Art gallery owner Larry Gagosian says he agreed to buy the sculpture of Picasso’s mistress and model, Marie-Therese Walter, for $106 million last year and has a new buyer lined up for the work of art. Gagosian’s deal is being jeopardized by a claim from Pelham Europe Ltd., founded by Guy Bennett, former international head of the Impressionist and modern art evening sales at Christie’s International Plc.

Picasso’s Bust of a Woman

Photographer: Katya Kazakina/Bloomberg

Pelham "claims to have secured an agreement to buy the work at an inexplicably low price," of about $42 million, through an intermediary called Connery Pissarro Seydoux SAS, Gagosian said Tuesday in a court filing in Manhattan federal court. Paying such a minimal amount would have given Pelham a "windfall" worth more than $60 million at the expense of the abstract artist’s daughter Maya Widmaier-Picasso and his granddaughter, Diana Widmaier-Picasso, the art dealer says.
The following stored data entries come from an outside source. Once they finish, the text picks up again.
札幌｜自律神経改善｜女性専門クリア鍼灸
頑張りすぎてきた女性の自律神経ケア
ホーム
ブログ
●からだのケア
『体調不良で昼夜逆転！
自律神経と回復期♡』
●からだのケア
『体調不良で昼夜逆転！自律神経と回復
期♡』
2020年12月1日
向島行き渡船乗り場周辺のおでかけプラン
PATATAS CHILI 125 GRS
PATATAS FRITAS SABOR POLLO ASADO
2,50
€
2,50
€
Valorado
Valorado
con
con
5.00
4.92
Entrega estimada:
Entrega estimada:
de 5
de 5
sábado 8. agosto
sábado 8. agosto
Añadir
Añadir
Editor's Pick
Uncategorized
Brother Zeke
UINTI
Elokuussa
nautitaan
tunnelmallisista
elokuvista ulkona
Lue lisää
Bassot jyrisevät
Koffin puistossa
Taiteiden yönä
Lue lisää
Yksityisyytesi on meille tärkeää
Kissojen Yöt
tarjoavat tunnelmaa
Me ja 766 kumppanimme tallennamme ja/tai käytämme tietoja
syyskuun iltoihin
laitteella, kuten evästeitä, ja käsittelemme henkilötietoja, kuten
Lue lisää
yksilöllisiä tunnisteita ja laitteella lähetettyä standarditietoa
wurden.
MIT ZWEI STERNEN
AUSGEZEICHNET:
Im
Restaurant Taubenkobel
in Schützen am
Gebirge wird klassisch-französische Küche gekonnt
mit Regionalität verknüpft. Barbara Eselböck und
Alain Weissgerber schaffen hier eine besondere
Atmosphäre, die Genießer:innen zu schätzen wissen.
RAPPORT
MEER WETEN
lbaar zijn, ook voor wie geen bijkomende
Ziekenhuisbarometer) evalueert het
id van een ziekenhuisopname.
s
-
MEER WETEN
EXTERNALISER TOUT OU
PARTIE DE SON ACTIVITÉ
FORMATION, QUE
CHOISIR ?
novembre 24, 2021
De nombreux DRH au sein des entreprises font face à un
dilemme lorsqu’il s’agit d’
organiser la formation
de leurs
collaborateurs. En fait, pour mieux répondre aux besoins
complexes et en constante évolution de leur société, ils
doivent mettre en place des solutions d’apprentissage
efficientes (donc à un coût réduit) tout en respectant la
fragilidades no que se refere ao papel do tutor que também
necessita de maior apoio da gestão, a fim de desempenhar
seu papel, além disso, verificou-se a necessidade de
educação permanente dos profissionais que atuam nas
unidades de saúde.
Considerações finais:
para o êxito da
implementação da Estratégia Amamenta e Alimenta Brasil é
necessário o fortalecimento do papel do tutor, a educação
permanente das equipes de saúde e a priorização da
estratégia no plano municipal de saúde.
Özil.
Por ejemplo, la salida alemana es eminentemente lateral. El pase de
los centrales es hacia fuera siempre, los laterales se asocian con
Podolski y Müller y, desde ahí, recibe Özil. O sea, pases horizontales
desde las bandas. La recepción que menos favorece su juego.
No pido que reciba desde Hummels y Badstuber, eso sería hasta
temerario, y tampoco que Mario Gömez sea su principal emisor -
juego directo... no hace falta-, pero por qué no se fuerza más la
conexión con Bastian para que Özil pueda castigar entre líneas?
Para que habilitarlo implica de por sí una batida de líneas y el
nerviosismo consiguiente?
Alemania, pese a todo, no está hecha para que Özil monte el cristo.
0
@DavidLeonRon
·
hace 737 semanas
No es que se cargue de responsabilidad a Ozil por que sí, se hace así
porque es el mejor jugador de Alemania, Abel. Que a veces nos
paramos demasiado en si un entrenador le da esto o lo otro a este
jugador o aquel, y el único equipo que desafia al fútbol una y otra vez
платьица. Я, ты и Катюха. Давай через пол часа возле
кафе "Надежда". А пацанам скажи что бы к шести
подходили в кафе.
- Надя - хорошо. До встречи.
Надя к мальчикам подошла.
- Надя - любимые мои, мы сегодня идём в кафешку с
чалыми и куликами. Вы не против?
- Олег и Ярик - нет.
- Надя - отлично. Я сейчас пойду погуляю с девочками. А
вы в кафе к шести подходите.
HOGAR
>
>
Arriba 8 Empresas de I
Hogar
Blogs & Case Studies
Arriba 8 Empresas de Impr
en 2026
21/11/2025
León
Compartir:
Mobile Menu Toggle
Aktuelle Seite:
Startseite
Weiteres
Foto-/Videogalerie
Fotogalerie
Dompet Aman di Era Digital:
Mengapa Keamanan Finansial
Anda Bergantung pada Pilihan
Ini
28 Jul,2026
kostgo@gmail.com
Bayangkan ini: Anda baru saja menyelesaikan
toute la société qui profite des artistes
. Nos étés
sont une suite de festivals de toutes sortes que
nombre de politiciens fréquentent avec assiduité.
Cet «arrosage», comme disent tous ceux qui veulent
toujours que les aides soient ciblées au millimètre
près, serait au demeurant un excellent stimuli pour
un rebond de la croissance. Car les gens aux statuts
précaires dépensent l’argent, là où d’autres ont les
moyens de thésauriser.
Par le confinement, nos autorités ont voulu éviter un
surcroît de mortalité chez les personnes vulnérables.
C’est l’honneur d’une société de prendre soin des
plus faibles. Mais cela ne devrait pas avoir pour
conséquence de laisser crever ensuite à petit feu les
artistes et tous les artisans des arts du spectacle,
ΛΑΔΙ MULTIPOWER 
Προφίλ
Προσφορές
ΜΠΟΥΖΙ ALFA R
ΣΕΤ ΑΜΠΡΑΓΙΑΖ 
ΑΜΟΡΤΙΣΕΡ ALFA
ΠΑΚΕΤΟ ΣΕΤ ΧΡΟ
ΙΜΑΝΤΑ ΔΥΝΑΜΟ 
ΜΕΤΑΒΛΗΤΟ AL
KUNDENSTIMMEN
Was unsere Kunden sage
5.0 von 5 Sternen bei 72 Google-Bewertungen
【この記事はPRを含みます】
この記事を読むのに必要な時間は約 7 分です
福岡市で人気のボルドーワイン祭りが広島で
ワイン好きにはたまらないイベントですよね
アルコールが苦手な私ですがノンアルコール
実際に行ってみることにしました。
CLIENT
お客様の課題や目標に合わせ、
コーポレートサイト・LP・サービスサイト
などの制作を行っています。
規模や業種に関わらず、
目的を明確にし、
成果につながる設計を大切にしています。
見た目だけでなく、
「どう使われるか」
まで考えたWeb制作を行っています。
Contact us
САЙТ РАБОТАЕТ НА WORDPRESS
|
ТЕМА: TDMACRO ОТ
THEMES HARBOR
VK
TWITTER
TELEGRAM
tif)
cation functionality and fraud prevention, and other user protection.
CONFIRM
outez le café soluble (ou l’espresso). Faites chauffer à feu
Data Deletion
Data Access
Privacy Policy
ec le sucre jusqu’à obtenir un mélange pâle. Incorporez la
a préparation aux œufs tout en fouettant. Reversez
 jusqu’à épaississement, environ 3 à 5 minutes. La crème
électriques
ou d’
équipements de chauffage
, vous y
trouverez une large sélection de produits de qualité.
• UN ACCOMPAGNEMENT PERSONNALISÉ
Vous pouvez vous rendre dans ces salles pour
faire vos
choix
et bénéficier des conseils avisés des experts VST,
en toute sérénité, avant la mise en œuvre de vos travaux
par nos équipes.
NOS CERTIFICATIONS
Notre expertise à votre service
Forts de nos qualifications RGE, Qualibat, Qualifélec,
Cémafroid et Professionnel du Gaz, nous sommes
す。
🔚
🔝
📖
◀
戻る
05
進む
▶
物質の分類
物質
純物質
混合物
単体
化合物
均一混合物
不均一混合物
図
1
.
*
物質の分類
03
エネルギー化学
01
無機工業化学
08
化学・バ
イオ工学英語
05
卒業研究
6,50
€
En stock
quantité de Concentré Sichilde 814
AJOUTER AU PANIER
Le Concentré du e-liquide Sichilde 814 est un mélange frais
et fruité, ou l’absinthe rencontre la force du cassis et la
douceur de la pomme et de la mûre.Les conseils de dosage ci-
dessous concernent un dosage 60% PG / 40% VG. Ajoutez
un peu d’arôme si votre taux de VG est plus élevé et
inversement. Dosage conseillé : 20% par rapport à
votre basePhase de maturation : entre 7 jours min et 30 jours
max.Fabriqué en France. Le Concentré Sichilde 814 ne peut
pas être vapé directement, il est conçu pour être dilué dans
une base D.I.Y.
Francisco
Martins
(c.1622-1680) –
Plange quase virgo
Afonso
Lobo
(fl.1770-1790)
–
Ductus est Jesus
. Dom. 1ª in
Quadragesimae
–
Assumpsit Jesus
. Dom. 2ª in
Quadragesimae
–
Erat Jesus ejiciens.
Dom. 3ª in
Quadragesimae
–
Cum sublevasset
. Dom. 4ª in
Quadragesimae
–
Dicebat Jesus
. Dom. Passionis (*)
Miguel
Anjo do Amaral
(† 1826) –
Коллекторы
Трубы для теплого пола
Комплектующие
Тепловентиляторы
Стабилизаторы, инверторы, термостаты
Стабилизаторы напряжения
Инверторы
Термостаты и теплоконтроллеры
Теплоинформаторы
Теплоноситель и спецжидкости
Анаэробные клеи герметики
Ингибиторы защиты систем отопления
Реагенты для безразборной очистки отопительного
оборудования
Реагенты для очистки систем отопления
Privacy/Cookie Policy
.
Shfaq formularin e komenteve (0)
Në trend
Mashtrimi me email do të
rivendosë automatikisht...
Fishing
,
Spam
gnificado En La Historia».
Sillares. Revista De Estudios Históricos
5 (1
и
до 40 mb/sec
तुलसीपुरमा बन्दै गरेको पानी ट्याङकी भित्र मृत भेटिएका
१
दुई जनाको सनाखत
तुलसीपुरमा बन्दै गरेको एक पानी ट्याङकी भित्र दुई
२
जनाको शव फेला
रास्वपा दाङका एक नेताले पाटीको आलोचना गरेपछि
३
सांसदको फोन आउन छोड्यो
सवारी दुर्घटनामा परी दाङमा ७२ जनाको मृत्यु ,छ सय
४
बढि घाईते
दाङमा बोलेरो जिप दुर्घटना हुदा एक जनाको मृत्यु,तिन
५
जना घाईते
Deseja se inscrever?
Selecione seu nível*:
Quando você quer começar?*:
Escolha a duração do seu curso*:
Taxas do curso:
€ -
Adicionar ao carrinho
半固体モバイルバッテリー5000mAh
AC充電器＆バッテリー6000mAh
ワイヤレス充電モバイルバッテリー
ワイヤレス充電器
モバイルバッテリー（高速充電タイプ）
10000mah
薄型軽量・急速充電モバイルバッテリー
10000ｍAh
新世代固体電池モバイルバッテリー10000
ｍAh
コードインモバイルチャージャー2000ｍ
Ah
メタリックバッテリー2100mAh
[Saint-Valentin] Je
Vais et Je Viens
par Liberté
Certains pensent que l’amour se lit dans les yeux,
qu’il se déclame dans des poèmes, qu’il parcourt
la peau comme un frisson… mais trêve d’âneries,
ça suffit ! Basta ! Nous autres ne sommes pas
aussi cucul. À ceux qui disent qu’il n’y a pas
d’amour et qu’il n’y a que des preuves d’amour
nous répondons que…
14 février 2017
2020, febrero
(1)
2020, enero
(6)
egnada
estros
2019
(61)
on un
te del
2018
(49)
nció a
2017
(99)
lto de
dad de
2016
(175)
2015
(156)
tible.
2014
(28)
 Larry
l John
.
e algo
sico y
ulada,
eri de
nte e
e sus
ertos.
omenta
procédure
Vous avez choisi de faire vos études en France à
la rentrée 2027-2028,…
Gagosian asked a judge to declare him the rightful owner.

Picasso’s auction sales tallied $652 million in 2015, according to Artnet, which tracks auction revenue. Picasso’s “Les Femmes d’Alger (Version O)” fetched $179.4 million in May, the highest price for any artwork at auction.

Third Payment

Gagosian says ownership of the work was passed to him Oct. 2, when he made a third payment bringing the total he gave Maya Widmaier-Picasso and the granddaughter to $79.7 million, or 75 percent of the agreed purchase price. Pelham has threatened to have the piece removed from the museum, as it asserts its claim, Gagosian said.

Margaret Doyle, a spokeswoman for MOMA, declined to comment on the lawsuit.

Pelham never took title to the work because its claim is only valid if it made payment in full, Gagosian said. To date, the company paid about 6 million euros ($6.5 million), Gagosian said.

Widmaier-Picasso has contested the sale of the sculpture to Pelham as void and returned all the money to the company, according to Gagosian.
Pelham keeps making threats and is trying to gain ownership in other ways, including suing Widmaier-Picasso in Switzerland, Gagosian said. Pelham also asked a French court to seize the work after the New York show closes, Gagosian said. And, Pelham sued in Manhattan in November seeking evidence from Gagosian about the sculpture’s sale.

U.S. District Judge Gregory Woods directed Gagosian on Dec. 23 to turn over any documents he had about his negotiations over the purchase of the sculpture. He has until Feb. 29 to complete the production of the documents.

Both Gagosian and Diana Widmaier-Picasso will have to answer questions under oath about the sale by April 1, according to court documents.

Gagosian’s lawsuit were earlier reported by the New York Times.

The case is Gagosian Gallery Inc. v Pelham Europe Ltd. 16-cv-00214. U.S. District Court, Southern District of New York (Manhattan).